(Source document):
In reply, I pointed out that I wasn’t arguing from prior probabilities; rather, I was making use of posterior probabilities (a point I’ll expand on, below).
I also noted that the number of improbable events on the day mentioned by Ang was just three: a fairly small number. I then added:
1. Please see my point above about the number of improbable events. The likelihood of 17 (or even 10) such events over a 24-hour period is much lower than that of three such events.
2. When all we have available to us are copies of four biographies written 30 to 60 years after Jesus was crucified, then we really have to fall back on probabilities, when assessing the credibility and reliability of the sources. How else can we proceed? We cannot interview the authors of the Gospels or the witnesses to the alleged events.
3. Using your logic, I could defend any unlikely alleged revelation on the grounds that improbable events happen all the time. I don’t believe any trained historian would buy that defense.
Additionally, many of the improbable events described in the Gospels appear to be written for an evangelistic purpose – e.g. the earthquake, the sky turning dark, the story of blood and water, and so on. They were written to show that Jesus is the Son of God. So if I were a historian and I found a large number of stories about a famous person which all related to a single day in the life of that person, and which were all highly improbable on historical grounds, as well as a plausible motive for why these stories might have been created about that person in the first place, I would be rather skeptical. (NOTE: Readers will note that I haven’t listed Jesus’ Resurrection as one of these improbable events, as I see no way of assessing the historical probability of such an event. All I have claimed is that apologists’ arguments claiming to show the high probability of the Resurrection are fallacious.)

(Stated problem):
From the passage on the Gospels, write out again the part that begins at the words "I also noted" and stops after "buy that defense.", swapping "improbable events" for "unlikely events" each time it appears.

(Stored rows):
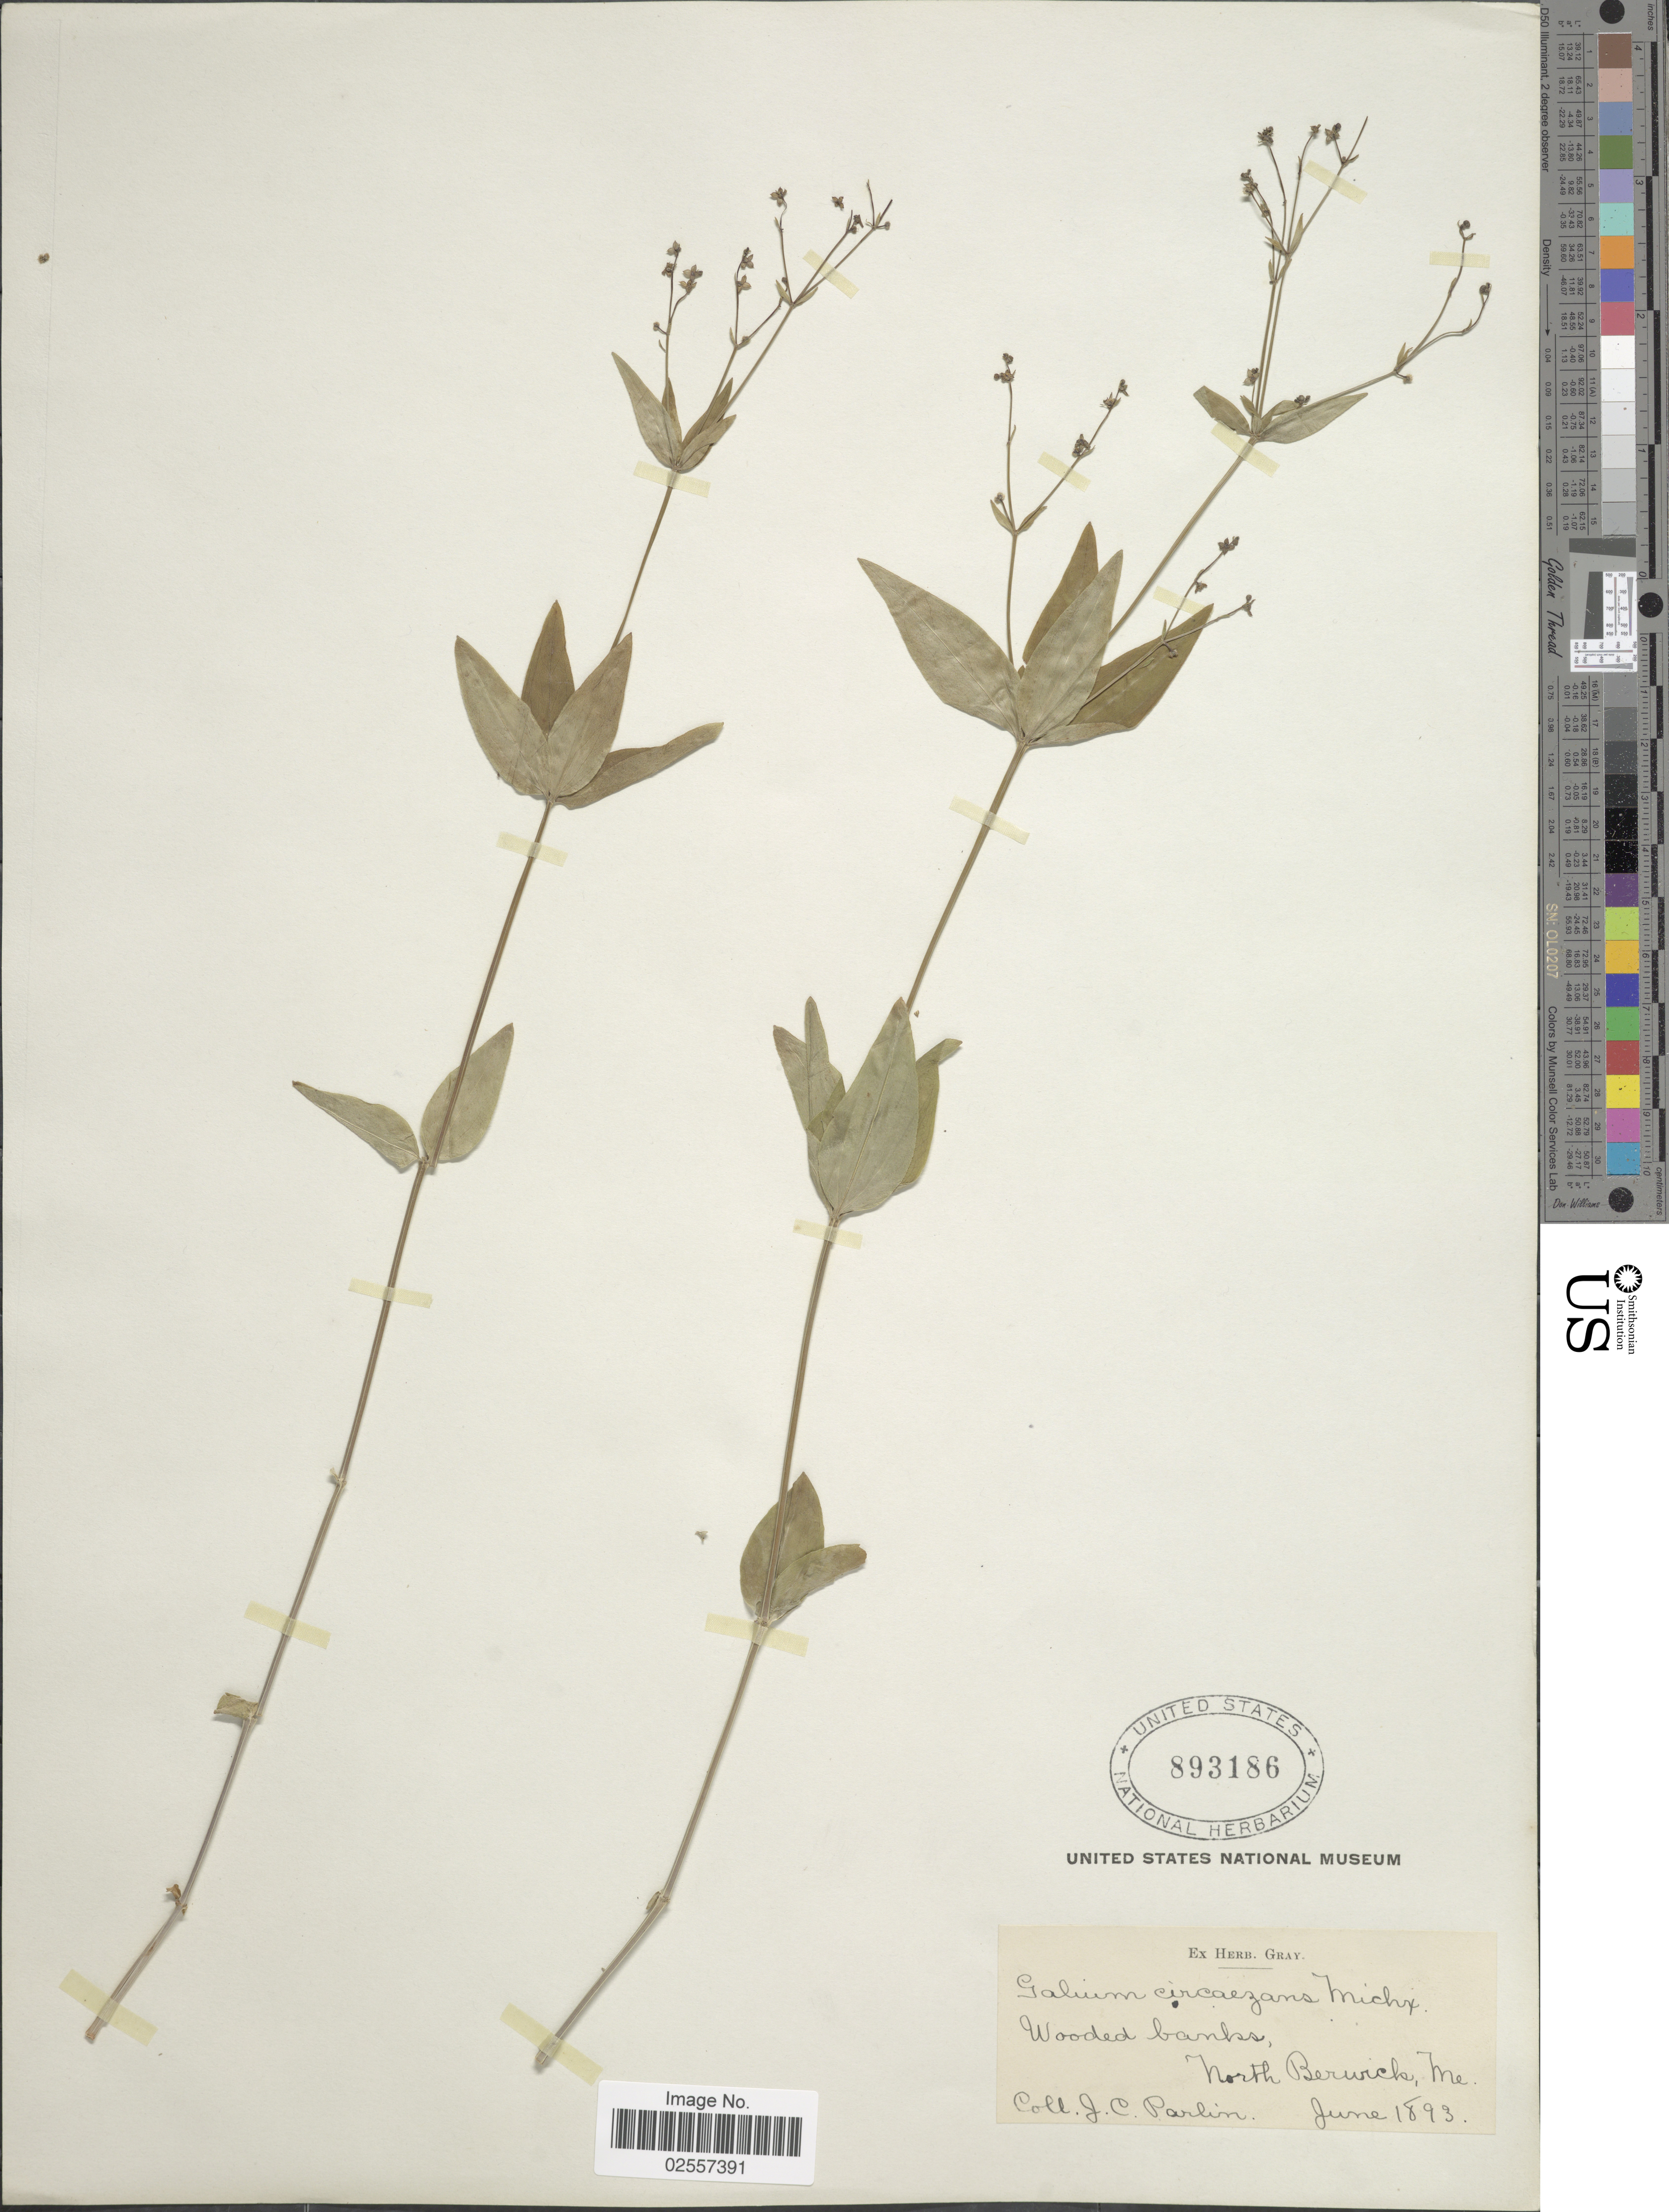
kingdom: Plantae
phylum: Tracheophyta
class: Magnoliopsida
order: Gentianales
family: Rubiaceae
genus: Galium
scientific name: Galium circaezans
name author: Michx.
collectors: J. Parlin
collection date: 1893-06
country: United States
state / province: Maine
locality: North Berwick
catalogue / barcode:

(Solved problem):
I also noted that the number of unlikely events on the day mentioned by Ang was just three: a fairly small number. I then added:
1. Please see my point above about the number of unlikely events. The likelihood of 17 (or even 10) such events over a 24-hour period is much lower than that of three such events.
2. When all we have available to us are copies of four biographies written 30 to 60 years after Jesus was crucified, then we really have to fall back on probabilities, when assessing the credibility and reliability of the sources. How else can we proceed? We cannot interview the authors of the Gospels or the witnesses to the alleged events.
3. Using your logic, I could defend any unlikely alleged revelation on the grounds that unlikely events happen all the time. I don’t believe any trained historian would buy that defense.